→ What this task involves
The lines to copy are those in the listing that hold the word "axis".

→ Input for this task

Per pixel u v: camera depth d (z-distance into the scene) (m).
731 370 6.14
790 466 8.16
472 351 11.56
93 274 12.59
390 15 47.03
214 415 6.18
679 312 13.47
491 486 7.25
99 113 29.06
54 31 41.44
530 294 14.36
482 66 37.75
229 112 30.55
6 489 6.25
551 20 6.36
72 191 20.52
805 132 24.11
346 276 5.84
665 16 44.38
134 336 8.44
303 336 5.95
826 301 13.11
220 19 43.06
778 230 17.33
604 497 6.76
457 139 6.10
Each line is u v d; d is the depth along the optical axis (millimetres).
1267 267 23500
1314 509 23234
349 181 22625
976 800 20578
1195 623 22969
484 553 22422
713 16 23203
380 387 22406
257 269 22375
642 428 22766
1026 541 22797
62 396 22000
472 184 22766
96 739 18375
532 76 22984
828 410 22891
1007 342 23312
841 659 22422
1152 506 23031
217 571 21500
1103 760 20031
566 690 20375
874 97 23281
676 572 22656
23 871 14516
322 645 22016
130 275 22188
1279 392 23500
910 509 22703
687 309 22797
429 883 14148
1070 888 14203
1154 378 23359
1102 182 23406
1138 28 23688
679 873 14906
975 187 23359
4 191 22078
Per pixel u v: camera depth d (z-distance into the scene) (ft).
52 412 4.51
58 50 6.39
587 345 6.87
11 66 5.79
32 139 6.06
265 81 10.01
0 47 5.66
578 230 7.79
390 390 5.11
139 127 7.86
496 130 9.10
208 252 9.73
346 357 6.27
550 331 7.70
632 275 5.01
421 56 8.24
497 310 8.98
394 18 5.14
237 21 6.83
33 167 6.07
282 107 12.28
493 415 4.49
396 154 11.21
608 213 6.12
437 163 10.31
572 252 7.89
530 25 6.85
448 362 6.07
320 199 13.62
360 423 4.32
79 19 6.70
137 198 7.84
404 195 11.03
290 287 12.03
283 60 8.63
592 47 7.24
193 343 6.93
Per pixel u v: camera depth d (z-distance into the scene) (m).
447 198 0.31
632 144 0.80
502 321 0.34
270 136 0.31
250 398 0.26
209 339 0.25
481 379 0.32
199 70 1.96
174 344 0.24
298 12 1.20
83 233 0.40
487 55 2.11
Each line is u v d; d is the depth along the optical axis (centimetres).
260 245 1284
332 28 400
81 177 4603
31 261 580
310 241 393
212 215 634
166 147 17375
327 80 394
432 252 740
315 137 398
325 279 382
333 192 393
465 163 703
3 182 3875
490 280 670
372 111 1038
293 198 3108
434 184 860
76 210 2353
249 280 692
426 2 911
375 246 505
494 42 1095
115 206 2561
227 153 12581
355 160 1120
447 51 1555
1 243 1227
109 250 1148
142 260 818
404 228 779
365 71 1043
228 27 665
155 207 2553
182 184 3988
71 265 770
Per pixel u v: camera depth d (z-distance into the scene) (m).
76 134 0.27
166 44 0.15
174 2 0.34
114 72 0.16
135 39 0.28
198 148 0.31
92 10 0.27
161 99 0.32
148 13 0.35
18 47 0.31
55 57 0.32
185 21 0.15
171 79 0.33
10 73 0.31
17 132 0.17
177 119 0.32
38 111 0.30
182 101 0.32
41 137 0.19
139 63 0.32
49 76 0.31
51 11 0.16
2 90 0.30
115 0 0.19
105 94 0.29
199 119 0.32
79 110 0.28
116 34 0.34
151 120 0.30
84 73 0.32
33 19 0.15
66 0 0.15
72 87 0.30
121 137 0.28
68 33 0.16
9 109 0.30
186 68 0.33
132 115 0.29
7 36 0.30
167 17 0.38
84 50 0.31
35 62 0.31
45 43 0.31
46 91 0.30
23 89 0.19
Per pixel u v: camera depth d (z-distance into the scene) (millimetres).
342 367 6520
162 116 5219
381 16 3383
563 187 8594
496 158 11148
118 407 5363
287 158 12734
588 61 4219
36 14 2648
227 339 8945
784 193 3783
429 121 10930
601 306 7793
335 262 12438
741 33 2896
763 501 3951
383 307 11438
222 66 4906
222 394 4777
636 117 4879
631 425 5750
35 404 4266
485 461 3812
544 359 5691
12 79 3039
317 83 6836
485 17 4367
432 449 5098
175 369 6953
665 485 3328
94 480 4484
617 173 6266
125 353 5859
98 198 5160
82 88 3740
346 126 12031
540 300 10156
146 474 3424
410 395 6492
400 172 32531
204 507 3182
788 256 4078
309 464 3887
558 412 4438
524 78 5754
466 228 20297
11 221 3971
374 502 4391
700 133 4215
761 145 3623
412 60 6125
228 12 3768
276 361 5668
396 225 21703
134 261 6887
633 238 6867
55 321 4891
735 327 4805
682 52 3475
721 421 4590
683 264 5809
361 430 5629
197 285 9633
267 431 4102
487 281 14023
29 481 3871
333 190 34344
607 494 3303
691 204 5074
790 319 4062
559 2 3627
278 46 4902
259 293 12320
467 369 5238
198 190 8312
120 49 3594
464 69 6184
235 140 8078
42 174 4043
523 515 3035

→ Written solution
Each line is u v d; d is the depth along the optical axis (millimetres).
Each line is u v d; d is the depth along the optical axis (centimetres).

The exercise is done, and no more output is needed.